In general, we found that severe cases, albumin and PT upon admission were independent related factors for occult gastrointestinal bleeding in COVID-19 patients. This may help physicians identify patients with GIB and take enteral nutrition or histamine-2 receptor blockers or proton-pump inhibitors treatment in the early stage. Mucosa erosion in gastrics was observed under gastroscopy. Although SARS-CoV-2 may not cause massive hemorrhage in the gastrointestinal tract, it is worth noting that patients with gastrointestinal bleeding still had worse prognosis.

Ethics Approval

The study received approval from the ethics commission of Wuhan Tongji Hospital, Wuhan Union Hospital and Jin Yin-tan Hospital (S2020-055, S2020-056, 2020-YJ-047), and was conducted in accordance with the Declaration of Helsinki.

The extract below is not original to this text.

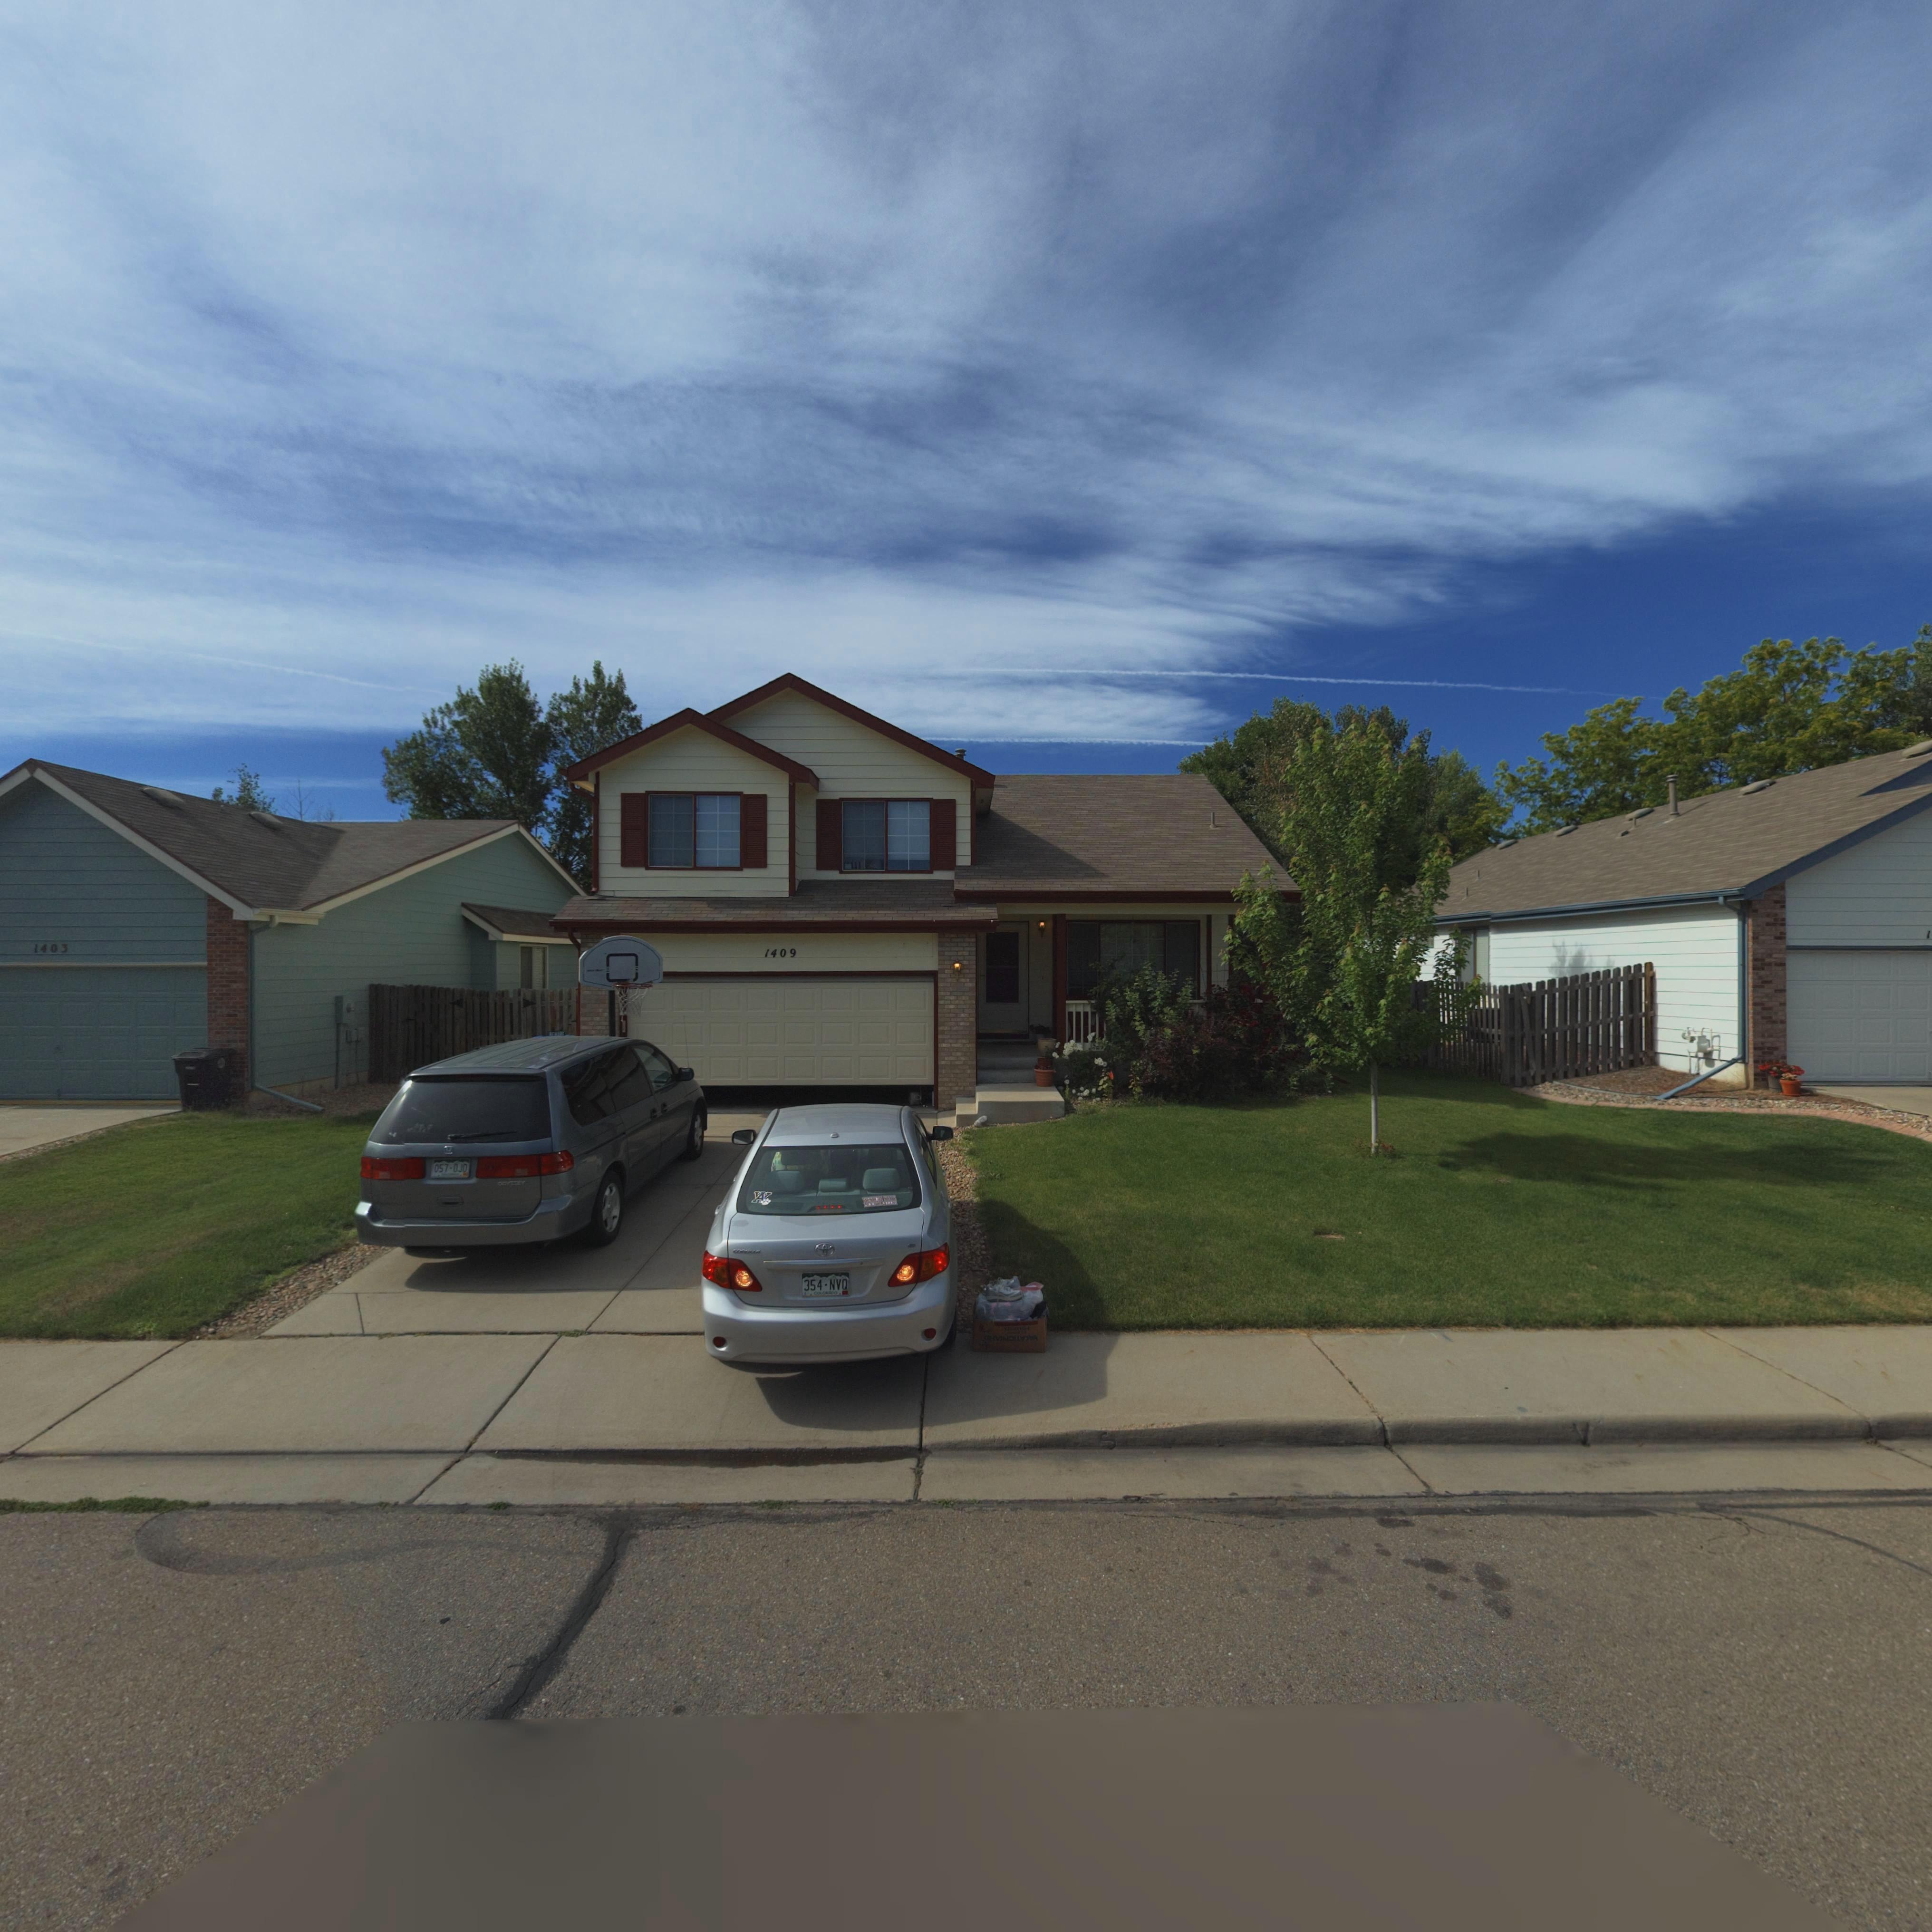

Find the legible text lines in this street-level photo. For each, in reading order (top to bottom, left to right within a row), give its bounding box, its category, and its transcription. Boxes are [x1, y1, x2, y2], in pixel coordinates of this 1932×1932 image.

Due to the specific nature of the disease, the requirement of informed consent was waived, and all data were anonymized to maintain participants’ privacy.

Acknowledgment

This study is funded by Natural Science Foundation of China (grant number 82070572, 81770554, 81570501). We acknowledge that all of the medical workers participated in the diagnosis and treatment of patients in Wuhan, and the patients involved in this study.

Author Contributions

All authors made substantial contributions to the work reported, whether that is in the conception, study design, execution, acquisition of data, analysis and interpretation, or in all these areas; took part in drafting, revising or critically reviewing for important intellectual content; have agreed on the journal to which the article will be submitted; gave final approval of the version to be published; agree to take responsibility and be accountable for the contents of the article.

Disclosure

None of the authors have declared any potential conflicts of interest.